MORALINA FUNK

MORALINA FUNK

Este artigo saiu na Revista Cult no final do ano passado. Acho que é feminista, crítico e atual.

A nova moral da contemporânea Indústria Cultural da Pornografia

A afirmação adorniana de que após Auschwitz toda cultura é lixo não perde sua atualidade. Se de um lado, a frase implica que a cultura não vale mais nada, de outro quer dizer que “lixo” é a melhor categoria explicativa da cultura enquanto “aquilo que se rejeita”. Mas vem significar também que cultura é a experiência do que sobra para os indivíduos levando em conta as condições socio-econômicas e políticas marcada pela divisão de classes, de trabalho, de sexos, da própria educação dirigida de maneira diferente a pobres e ricos.

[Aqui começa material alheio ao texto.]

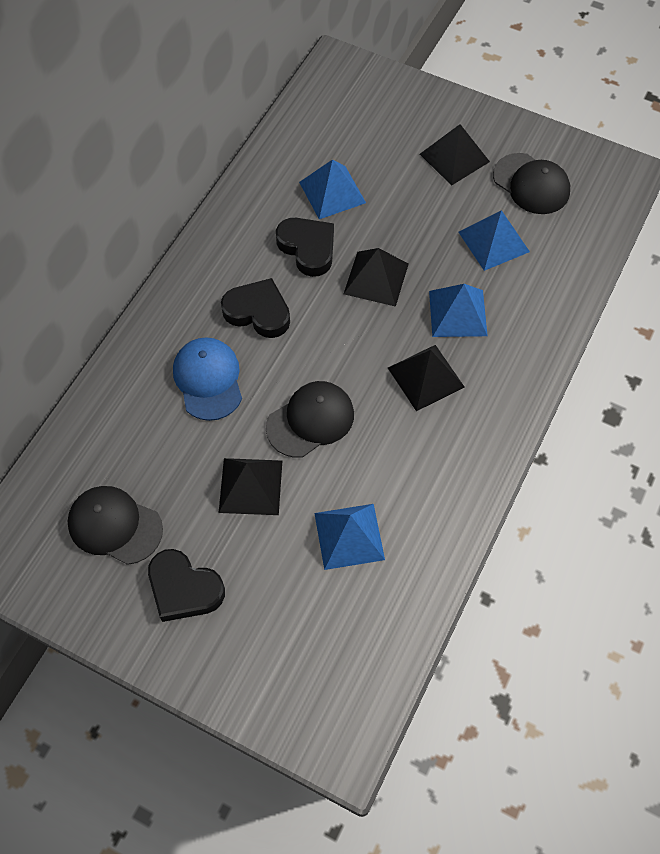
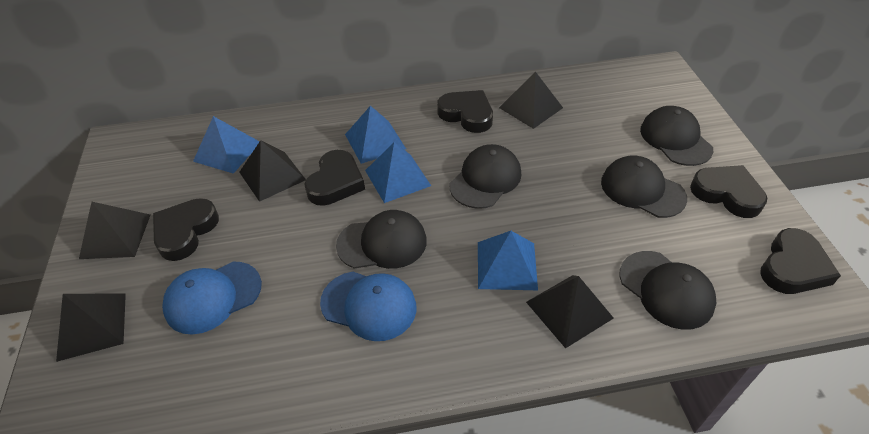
black cap: [68,486,163,565] [266,381,354,458] [493,153,570,214] = 3 -> [336,210,427,269] [450,144,521,209] [601,156,687,218] [619,251,716,330] [640,106,713,166] = 5
black heart: [148,549,225,622] [221,278,290,338] [276,218,334,277] = 3 -> [153,198,219,261] [304,150,365,206] [437,90,493,133] [690,165,767,218] [760,228,841,294] = 5
black pyramid: [219,458,282,515] [344,248,408,307] [388,345,465,411] [420,124,490,186] = 4 -> [56,293,126,362] [79,202,150,259] [240,140,306,202] [499,72,563,129] [526,275,614,348] = 5
blue cap: [173,337,242,421] = 1 -> [162,262,262,335] [320,272,417,341] = 2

A partir da elevação do lixo à categoria de análise, podemos com tranquilidade ecológica (aquela que faz a separação dos descartáveis por categorias) partir para uma brevíssima investigação do que que se há de nomear como “moralina funk”, a performance corporal-sonora  que se apresenta como o ópio do povo de nosso tempo. Muito já se escreveu sobre o fenômeno que merece atenção filosófica urgente desde que tornou-se a “cultura” que resta para uma grande camada da população de classes menos favorecidas econômica e politicamente. Muitos afirmam que “o funk carioca também é cultura”, mas pouco comentam sobre seu sentido enquanto capital cultural justamente porque seu único capital implica uma contradição: pobreza material e espiritual. Ou seja, capital nenhum. Na ausência deste capital sobressai o que resta aos marginalizados. Eles descobriram o valor daquilo mesmo que lhes resta. Eis o capital sexual.

A performance da moralina funk depende deste capital sexual. Explorado ele é a única mercadoria da consciência e do corpo coisificado. Seu paradoxo é parecer libertário quando, na verdade, é a nova moral.

Pornografia moralizante

Produto dos mais interessantes da sempre moralizante Indústria Cultural da Pornografia, a esperteza do funk carioca é transformar em regra aquilo que foi, de modo irretocável, chamado por seus adeptos pela categoria do “proibidão”. A versão da coisa que não é para todo mundo. A fórmula do funk é tão imbatível quanto a lei do estupro das histórias do Marquês de Sade. É o barulho como poder, ou melhor, violência. Nenhum ouvido escapa da moralina funk na forma de disfarçadas ladainhas em que as mesmas velhas “verdades” sexistas expoem-se, como não poderia deixar de ser, pornograficamente. Mandamento sagrado da performance é que ninguém ouse imputar marasmo ao tão cultuado quanto profanado Deus Sexo.

Não existe uso autorizado da pornografia, pois a regra de sua moral é a clandestinidade. Daí a função do proibidão na economia política do funk. A história da pornografia oscila entre ser o outro lado da lei e ser apenas outra lei. Foi isso o que fez seu sucesso político em sociedades autoritárias contra o princípio publicitário que lhe deu origem. É o que está dado em sua letra: porno (prostituta) e grafia (escrita) define, na origem, a mulher que pode ser vendida. E que, para ser vendida, precisa ser exposta. A pornografia é, assim, uma espécie de exposição gráfica da mercadoria humana. Não é errado dizer que a lógica que transforma tudo em mercadoria tem em seu cerne na “prostitutabilidade” de todas as coisas. Nada mais simples de entender em um mundo de pessoas confundidas com coisas.

Que a pornografia esteja ao alcance dos olhos, dos ouvidos, de todos os sentidos, exposta em todos os lugares, significa apenas que a regra do ocultamento foi transgredida. Mas implica também sua efetivação como publicidade universal. Isso explica porque ela não choca mais. Na performance do funk carioca ela é altamente aceita em escala social. Seja pela pulsão, seja pela acomodação, se o imoral torna-se suportável é porque ele tomou o lugar da moral. É a nova moral.

A pornografia de nossos dias é tão bárbara quanto a romana pornocracia com a diferença que não temos mais nada que se possa chamar de política em um mundo comandado por regras meramente econômicas. Daí que todo funkeiro ou seu empresário saibam que o seu negócio é bom pra todo mundo.